With research partner Amir Sapkota, Ducey has been reviewing the scant scientific literature that exists about PPCPs in the environment. Sapkota and Ducey hope to find some answers about the impacts of continuous doses of very low levels of drugs being constantly reintroduced into the environment.

"There's a huge ‘I don't know' going on here," she says. "(PPCPs) could be creeping up on us."

As of 2007, the EPA had found more than 100 individual PPCPs in environmental samples and drinking water, including antibiotics, antidepressants and steroids.

These substances meander into our water systems through human and animal waste. Not all drugs completely break down in the human body, or are washed off by sweat, rain and bath water.

Biosludge And Food



Most wastewater treatment facilities are not equipped to filter out PPCPs, so they end up in the treated water that goes back into our ecosystem.

PPCPs also reside in "biosludge," which is treated sewage that is used as fertilizer on agriculture products, which we eventually will eat.

Ducey says there have been studies that found ibuprofen in lettuce and antidepressants in fish. She says the outsides of carrots tend to have more PPCPs in them than the insides, and that root vegetables are more vulnerable to the "bioaccumulation" of PPCPs than are other plants.

Fish grown in farms outside of the U.S. often eat biosludge, even untreated human feces in some instances. "Aquaculture is scary if not done well," she says. "It might be scary anyway."

Possible Outcomes



The main problem, according to Ducey, is the lack of knowledge about how chronic secondary exposure to various drugs affects humans, animals and plants.

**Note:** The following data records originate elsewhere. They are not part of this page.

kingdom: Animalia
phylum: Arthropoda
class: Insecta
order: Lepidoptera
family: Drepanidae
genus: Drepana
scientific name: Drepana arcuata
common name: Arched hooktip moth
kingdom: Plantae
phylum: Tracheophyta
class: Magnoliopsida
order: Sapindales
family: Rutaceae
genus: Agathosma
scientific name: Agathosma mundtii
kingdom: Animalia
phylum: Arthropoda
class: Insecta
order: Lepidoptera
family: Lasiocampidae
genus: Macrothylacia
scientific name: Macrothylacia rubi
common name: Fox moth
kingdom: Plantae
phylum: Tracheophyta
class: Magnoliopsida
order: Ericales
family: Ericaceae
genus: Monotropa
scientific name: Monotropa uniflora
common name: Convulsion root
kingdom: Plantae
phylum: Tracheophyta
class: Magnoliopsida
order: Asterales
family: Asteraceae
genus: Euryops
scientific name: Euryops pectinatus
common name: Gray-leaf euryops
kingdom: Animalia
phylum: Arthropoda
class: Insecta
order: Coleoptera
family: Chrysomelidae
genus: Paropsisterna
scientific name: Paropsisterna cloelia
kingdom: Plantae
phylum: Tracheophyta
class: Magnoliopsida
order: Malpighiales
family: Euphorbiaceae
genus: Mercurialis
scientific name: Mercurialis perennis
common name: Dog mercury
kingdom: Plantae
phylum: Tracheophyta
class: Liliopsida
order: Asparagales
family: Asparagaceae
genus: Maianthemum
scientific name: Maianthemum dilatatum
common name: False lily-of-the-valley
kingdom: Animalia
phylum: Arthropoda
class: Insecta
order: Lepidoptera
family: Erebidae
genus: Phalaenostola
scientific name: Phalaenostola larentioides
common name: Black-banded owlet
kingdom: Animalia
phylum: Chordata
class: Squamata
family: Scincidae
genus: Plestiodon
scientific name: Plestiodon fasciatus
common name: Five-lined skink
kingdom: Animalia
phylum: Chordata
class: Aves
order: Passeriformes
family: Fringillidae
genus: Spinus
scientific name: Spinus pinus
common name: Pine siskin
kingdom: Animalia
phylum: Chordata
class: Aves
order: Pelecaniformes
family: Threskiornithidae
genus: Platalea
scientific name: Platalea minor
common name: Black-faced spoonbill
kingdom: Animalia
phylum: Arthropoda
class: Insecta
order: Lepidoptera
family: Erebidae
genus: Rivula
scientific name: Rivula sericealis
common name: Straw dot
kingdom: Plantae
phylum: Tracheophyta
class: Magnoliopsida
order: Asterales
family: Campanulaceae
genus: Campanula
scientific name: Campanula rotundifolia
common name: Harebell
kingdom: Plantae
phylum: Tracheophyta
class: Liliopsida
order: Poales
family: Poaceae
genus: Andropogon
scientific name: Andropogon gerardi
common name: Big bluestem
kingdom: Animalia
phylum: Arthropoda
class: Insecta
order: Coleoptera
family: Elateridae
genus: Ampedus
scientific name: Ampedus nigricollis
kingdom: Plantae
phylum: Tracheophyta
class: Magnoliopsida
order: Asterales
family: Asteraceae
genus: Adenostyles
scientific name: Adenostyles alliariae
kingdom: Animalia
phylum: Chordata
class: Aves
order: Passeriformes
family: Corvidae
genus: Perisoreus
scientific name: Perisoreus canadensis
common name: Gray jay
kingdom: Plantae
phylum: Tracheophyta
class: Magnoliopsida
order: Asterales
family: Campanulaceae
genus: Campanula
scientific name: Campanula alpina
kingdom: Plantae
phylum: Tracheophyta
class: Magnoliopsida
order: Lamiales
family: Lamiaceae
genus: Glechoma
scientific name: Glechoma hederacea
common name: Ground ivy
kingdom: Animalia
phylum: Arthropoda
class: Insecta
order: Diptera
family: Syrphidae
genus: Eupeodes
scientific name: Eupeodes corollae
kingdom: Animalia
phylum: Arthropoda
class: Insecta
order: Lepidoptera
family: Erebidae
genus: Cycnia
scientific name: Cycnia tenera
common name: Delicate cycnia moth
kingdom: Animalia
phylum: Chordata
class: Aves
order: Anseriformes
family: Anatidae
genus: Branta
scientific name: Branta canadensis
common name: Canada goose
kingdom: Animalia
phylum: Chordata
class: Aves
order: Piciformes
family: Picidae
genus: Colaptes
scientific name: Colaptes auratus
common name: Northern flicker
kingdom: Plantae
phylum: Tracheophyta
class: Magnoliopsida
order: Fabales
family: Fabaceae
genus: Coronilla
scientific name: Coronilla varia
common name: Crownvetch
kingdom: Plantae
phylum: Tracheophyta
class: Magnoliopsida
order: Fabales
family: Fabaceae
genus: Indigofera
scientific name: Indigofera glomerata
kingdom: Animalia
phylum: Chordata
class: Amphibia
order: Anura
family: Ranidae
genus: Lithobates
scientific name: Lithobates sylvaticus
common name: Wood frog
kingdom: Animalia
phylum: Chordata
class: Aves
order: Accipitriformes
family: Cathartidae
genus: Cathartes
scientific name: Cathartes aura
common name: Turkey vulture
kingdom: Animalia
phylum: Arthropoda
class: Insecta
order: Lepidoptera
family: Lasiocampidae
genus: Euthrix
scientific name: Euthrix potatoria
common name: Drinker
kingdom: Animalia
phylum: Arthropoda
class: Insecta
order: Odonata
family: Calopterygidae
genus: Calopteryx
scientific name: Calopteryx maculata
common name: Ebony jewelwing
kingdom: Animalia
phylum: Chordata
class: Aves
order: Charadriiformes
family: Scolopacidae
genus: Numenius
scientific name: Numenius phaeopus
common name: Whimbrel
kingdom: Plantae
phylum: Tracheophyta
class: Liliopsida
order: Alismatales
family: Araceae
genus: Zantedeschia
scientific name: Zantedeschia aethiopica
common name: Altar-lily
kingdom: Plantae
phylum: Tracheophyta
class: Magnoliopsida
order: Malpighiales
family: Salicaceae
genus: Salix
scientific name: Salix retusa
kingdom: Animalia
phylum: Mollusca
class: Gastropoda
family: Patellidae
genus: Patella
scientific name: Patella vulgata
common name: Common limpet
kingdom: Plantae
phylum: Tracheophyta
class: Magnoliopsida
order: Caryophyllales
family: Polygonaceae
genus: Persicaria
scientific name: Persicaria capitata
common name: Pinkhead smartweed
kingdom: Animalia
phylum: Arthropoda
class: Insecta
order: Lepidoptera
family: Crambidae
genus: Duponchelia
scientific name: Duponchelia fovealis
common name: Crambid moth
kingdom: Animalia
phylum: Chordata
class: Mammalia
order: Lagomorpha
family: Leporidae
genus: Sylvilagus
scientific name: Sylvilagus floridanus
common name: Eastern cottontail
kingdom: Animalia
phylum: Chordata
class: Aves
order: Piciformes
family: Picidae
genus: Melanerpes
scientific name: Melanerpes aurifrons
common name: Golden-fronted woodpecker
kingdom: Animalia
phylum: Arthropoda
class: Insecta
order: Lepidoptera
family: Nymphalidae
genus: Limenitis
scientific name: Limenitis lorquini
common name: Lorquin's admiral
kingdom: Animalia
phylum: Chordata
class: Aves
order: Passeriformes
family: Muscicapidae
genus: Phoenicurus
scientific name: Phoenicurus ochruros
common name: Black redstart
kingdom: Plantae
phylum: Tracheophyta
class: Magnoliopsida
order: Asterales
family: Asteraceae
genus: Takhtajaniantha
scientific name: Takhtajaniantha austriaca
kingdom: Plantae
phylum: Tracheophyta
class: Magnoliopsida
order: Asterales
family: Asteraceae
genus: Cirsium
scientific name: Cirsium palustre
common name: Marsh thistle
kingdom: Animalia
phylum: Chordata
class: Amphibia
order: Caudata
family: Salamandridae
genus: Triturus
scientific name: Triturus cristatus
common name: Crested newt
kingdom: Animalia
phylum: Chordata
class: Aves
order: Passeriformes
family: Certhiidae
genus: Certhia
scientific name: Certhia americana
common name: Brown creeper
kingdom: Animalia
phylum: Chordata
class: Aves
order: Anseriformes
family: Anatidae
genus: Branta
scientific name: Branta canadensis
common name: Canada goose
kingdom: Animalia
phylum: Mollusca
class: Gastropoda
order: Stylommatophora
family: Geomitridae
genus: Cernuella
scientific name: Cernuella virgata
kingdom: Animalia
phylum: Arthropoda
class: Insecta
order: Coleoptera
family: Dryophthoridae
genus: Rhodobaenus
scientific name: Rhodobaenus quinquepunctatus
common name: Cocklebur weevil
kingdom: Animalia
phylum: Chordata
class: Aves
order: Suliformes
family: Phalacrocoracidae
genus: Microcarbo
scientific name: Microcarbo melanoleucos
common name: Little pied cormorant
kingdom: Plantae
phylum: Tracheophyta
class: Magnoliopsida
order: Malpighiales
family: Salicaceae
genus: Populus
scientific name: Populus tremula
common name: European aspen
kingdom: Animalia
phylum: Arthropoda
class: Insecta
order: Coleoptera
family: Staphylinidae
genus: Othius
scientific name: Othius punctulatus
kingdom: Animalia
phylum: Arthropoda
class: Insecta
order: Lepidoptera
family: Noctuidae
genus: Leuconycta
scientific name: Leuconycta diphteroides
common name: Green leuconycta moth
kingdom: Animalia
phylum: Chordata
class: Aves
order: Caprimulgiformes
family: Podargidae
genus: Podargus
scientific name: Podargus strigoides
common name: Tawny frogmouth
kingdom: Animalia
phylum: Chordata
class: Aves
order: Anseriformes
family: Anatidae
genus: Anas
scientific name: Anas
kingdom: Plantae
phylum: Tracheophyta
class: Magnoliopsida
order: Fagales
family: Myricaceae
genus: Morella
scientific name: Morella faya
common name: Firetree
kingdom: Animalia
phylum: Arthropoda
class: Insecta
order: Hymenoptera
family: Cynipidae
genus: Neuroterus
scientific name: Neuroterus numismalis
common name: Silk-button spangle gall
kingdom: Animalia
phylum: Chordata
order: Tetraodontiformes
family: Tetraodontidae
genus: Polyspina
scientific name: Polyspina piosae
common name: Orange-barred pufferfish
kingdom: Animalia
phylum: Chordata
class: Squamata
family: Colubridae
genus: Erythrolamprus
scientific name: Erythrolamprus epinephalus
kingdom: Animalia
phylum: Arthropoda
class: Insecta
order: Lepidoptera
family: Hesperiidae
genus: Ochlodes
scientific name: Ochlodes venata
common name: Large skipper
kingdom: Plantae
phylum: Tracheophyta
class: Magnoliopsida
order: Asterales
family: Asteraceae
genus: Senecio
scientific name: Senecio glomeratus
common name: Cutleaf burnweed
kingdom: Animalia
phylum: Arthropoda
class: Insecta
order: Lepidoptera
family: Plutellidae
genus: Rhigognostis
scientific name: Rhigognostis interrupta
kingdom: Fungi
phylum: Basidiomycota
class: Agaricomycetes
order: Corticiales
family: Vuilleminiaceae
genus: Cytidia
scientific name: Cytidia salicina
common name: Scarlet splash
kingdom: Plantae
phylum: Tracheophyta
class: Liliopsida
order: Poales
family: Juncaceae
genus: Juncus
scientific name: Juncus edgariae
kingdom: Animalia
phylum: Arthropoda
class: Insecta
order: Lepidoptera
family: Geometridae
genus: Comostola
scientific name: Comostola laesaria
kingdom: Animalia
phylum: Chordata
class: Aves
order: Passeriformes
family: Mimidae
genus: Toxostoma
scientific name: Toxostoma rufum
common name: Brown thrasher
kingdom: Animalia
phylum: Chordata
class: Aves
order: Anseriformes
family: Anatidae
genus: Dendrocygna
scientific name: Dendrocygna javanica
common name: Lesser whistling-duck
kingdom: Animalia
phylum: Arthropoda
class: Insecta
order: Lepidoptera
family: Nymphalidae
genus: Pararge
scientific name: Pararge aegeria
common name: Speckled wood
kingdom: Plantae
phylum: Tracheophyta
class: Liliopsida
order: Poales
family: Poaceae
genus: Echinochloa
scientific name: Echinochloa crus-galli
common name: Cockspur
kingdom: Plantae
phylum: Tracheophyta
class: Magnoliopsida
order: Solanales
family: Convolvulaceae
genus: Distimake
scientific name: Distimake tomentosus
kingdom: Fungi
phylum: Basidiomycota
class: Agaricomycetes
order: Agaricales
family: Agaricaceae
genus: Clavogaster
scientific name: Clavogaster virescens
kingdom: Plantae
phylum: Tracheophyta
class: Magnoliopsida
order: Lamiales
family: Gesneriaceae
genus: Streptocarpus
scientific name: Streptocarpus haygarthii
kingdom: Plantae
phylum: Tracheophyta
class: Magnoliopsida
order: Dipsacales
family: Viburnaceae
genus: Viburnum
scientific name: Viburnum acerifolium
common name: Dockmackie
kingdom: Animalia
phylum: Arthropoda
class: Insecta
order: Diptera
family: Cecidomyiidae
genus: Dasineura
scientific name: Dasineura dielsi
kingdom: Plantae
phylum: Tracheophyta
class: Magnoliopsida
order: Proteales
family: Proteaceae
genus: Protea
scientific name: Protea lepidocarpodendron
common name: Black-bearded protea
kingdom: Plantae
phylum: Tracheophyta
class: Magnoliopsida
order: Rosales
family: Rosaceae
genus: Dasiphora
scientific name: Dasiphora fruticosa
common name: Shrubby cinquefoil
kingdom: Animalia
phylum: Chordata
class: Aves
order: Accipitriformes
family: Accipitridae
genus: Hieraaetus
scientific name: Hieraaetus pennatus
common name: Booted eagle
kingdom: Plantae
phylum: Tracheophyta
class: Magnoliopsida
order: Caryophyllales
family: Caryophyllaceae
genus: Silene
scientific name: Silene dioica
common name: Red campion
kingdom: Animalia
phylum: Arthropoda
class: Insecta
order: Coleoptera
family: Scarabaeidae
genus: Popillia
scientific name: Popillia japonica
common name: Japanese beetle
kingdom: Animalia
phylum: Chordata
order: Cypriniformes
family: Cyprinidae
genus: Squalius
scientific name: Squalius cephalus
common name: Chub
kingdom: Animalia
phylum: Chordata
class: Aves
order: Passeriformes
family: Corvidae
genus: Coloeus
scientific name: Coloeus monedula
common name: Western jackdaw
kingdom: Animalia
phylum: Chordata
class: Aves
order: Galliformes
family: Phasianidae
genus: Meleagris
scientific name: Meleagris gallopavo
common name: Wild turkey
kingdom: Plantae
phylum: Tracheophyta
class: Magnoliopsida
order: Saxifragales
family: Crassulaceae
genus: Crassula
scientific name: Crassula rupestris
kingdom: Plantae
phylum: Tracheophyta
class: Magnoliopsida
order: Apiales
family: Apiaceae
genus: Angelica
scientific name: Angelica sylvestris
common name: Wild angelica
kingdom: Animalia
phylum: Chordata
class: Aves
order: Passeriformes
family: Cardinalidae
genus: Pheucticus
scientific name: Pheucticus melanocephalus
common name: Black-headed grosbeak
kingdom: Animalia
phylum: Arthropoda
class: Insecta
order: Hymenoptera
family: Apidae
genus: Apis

She believes too much of the research available has focused on cancer risks, leaving a myriad of other conditions in the dark.

Endocrine disruption, neurological issues, reproductive problems, and even changes in genetic structure are all possible outcomes of exposure to certain pharmaceuticals and chemicals.

The EPA is continuing to investigate the effects of PPCPs and what we can do about them. In the meantime, Ducey says there is not much the lay person can do besides support good science. "You can be horrified, or you can be sort of accepting," she says. "Life is not without risk. I still eat food."